Moro e Deltan sempre repetem que não reconhecem a autenticidade das mensagens, mas que, se verdadeiras, não contêm ilegalidades. Os diálogos, entre outros pontos, mostraram que o então juiz indicou testemunha que poderia colaborar para a apuração sobre o hoje presidente Lula (PT), orientou a inclusão de prova contra um réu em denúncia que já havia sido oferecida pelo Ministério Público Federal, sugeriu alterar a ordem de fases da Lava Jato e antecipou ao menos uma decisão judicial.
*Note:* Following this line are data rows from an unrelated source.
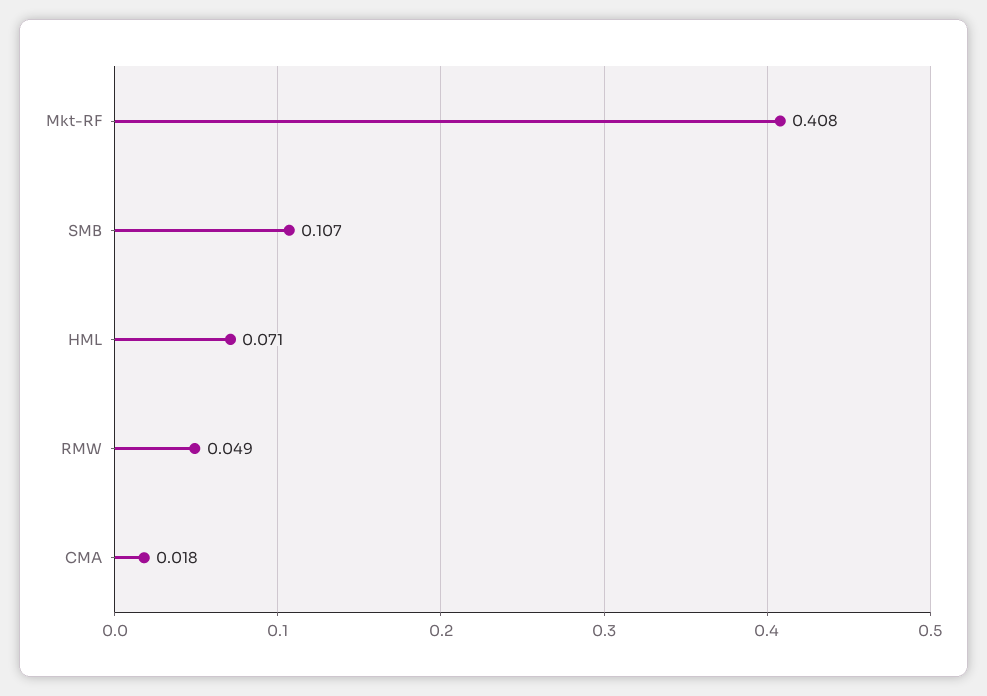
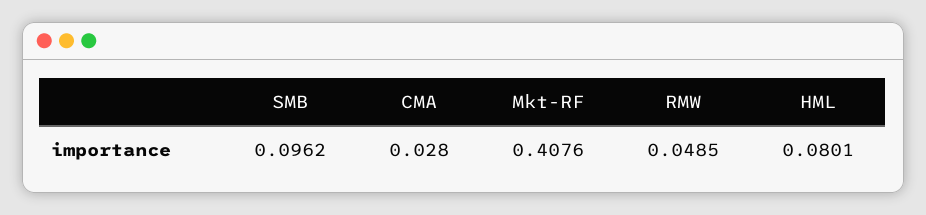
  {
    "Mkt-RF": 0.4076,
-   "SMB": 0.107,
+   "SMB": 0.0962,
-   "HML": 0.071,
+   "HML": 0.0801,
    "RMW": 0.0485,
-   "CMA": 0.018
+   "CMA": 0.028
  }

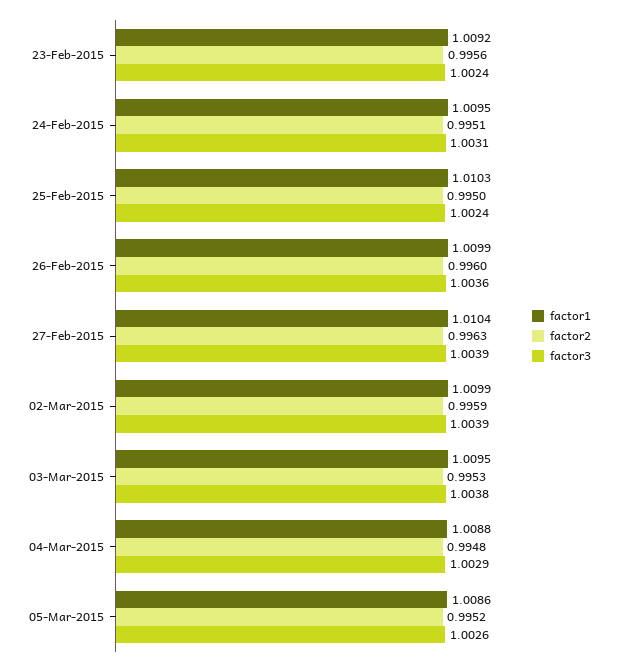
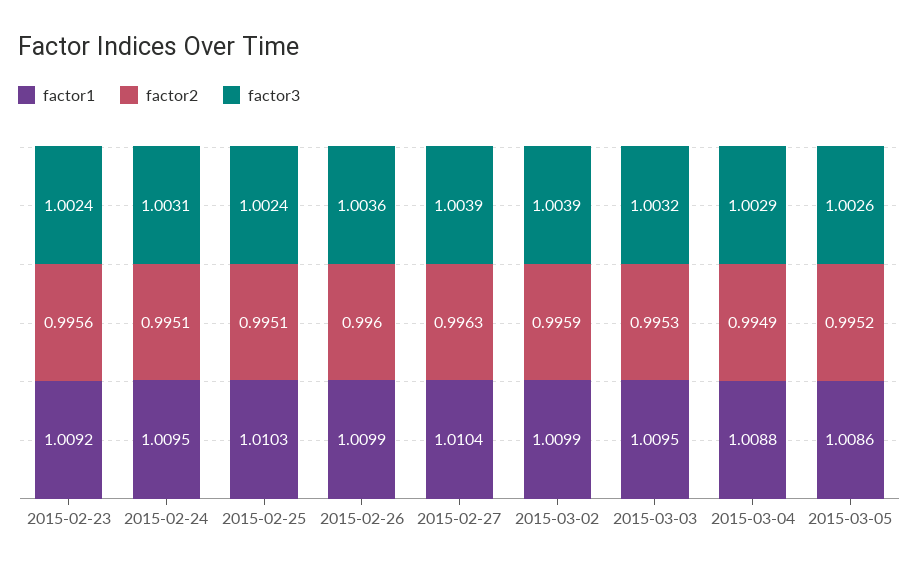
  {
    "factor1": {
      "23-Feb-2015": 1.0092,
      "24-Feb-2015": 1.0095,
      "25-Feb-2015": 1.0103,
      "26-Feb-2015": 1.0099,
      "27-Feb-2015": 1.0104,
      "02-Mar-2015": 1.0099,
      "03-Mar-2015": 1.0095,
      "04-Mar-2015": 1.0088,
      "05-Mar-2015": 1.0086
    },
    "factor2": {
      "23-Feb-2015": 0.9956,
      "24-Feb-2015": 0.9951,
-     "25-Feb-2015": 0.995,
+     "25-Feb-2015": 0.9951,
      "26-Feb-2015": 0.996,
      "27-Feb-2015": 0.9963,
      "02-Mar-2015": 0.9959,
      "03-Mar-2015": 0.9953,
-     "04-Mar-2015": 0.9948,
+     "04-Mar-2015": 0.9949,
      "05-Mar-2015": 0.9952
    },
    "factor3": {
      "23-Feb-2015": 1.0024,
      "24-Feb-2015": 1.0031,
      "25-Feb-2015": 1.0024,
      "26-Feb-2015": 1.0036,
      "27-Feb-2015": 1.0039,
      "02-Mar-2015": 1.0039,
-     "03-Mar-2015": 1.0038,
+     "03-Mar-2015": 1.0032,
      "04-Mar-2015": 1.0029,
      "05-Mar-2015": 1.0026
    }
  }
Segundo o Código de Processo Penal, “o juiz dar-se-á por suspeito, e, se não o fizer, poderá ser recusado por qualquer das partes” se “tiver aconselhado qualquer das partes”. Já o Código de Ética da Magistratura afirma que “o magistrado imparcial” é aquele que mantém “ao longo de todo o processo uma distância equivalente das partes e evita todo o tipo de comportamento que possa refletir favoritismo, predisposição ou preconceito”.
Em 2020, as mensagens hackeadas, que estavam sob responsabilidade da Vara Federal, foram liberadas pelo ministro do STF Ricardo Lewandowski à defesa de Lula. Trechos dos diálogos dos procuradores foram usados pelos ministros da corte para invalidar o uso em processos judiciais do acordo de colaboração da Odebrecht, um dos principais da Lava Jato.
Em 2021, trechos dos diálogos também foram lidos por Lewandowski e por seu colega Gilmar Mendes para fundamentar votos que consideraram a atuação de Moro parcial em relação a Lula. Essa medida acabou anulando provas e sentenças contra o atual presidente na Lava Jato e permitiu que ele disputasse a eleição presidencial de 2022, na qual foi vitorioso.
Moro hoje é senador pela União Brasil-PR.
Nesta segunda, após a divulgação da sentença, Moro e Deltan comentaram a condenação.
“O herói da esquerda foi condenado a mais de 20 anos de prisão pelos crimes de organização criminosa, lavagem de dinheiro, invasão de dispositivos informáticos e realização de interceptações telefônicas sem autorização judicial. A esquerda está bem de heróis, hein?”, escreveu Deltan nas redes sociais. O ex-procurador se elegeu deputado federal pelo Podemos-PR no ano passado, mas teve o mandato cassado em maio deste ano.
Moro, com quem o hacker bateu boca na CPI na semana passada, disse em rede social: “3000 vítimas de ataques hacker. Estelionatário e mentiroso contumaz”.